Talking to Dawn, provincial PPP president Rahimdad Khan said the government had failed to act in time to save people’s lives.
How could those who had failed to rescue people trapped in the debris be expected to carry out the work of rehabilitating the victims who were facing severe cold in tent villages, he added.
On his return from London, where he had gone to attend the PPP central executive committee meeting, he said the PPP had launched the Bhutto Shaheed Foundation, a party welfare wing, to work in education, health and social welfare sectors.
The foundation, he said, had a comprehensive programme for setting up vocational and scientific institutes, hospitals and universities across the country.
He said the Oct 8 earthquake was a national tragedy and its growing socio-economic and psychological impact needed to be handled with national spirit rather than by the government alone. Mr Khan said: “The establishment does not trust even its hand-picked civilian rulers to supervise the rehabilitation work in the quake-hit areas”.
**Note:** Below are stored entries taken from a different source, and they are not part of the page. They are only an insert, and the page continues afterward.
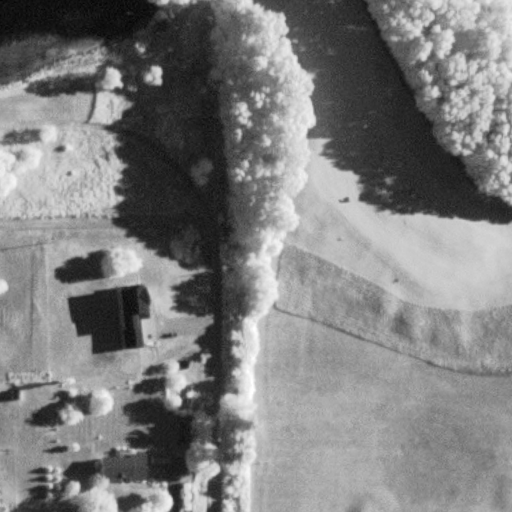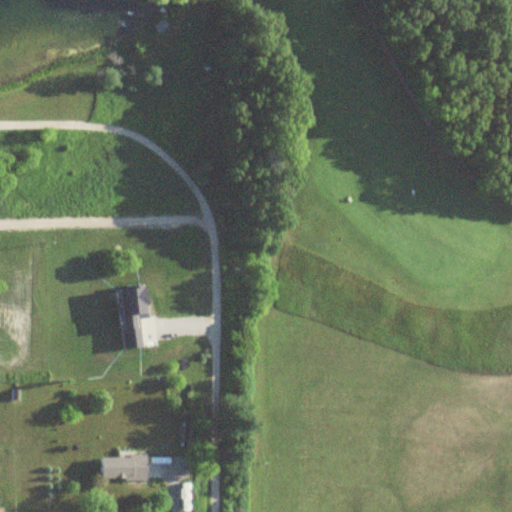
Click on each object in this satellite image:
road: (106, 222)
road: (213, 240)
park: (367, 256)
building: (118, 469)
road: (174, 488)
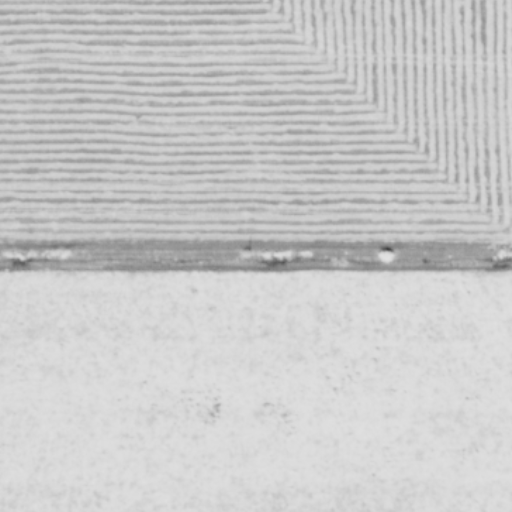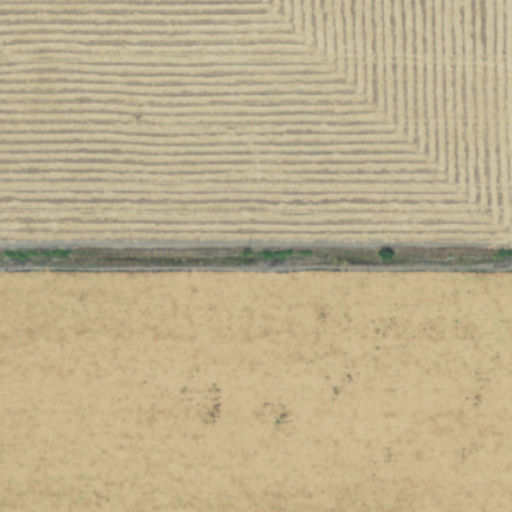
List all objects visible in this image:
crop: (255, 255)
Mr Khan said PPP chairperson Benazir Bhutto could have reached Pakistan after the Oct 8 quake, but she had refused to politicise the tragedy.
He said Ms Bhutto would soon be among the masses and she was waiting for a green signal from the PPP central committee for the move. He said the rulers had failed to control the growing unemployment, lawlessness and price hike during their six-year tenure.
He said the general people had lost purchasing power owing to the pro-capitalist and ill-conceived policies of the government, which, conversely promoted the crime ratio across the country.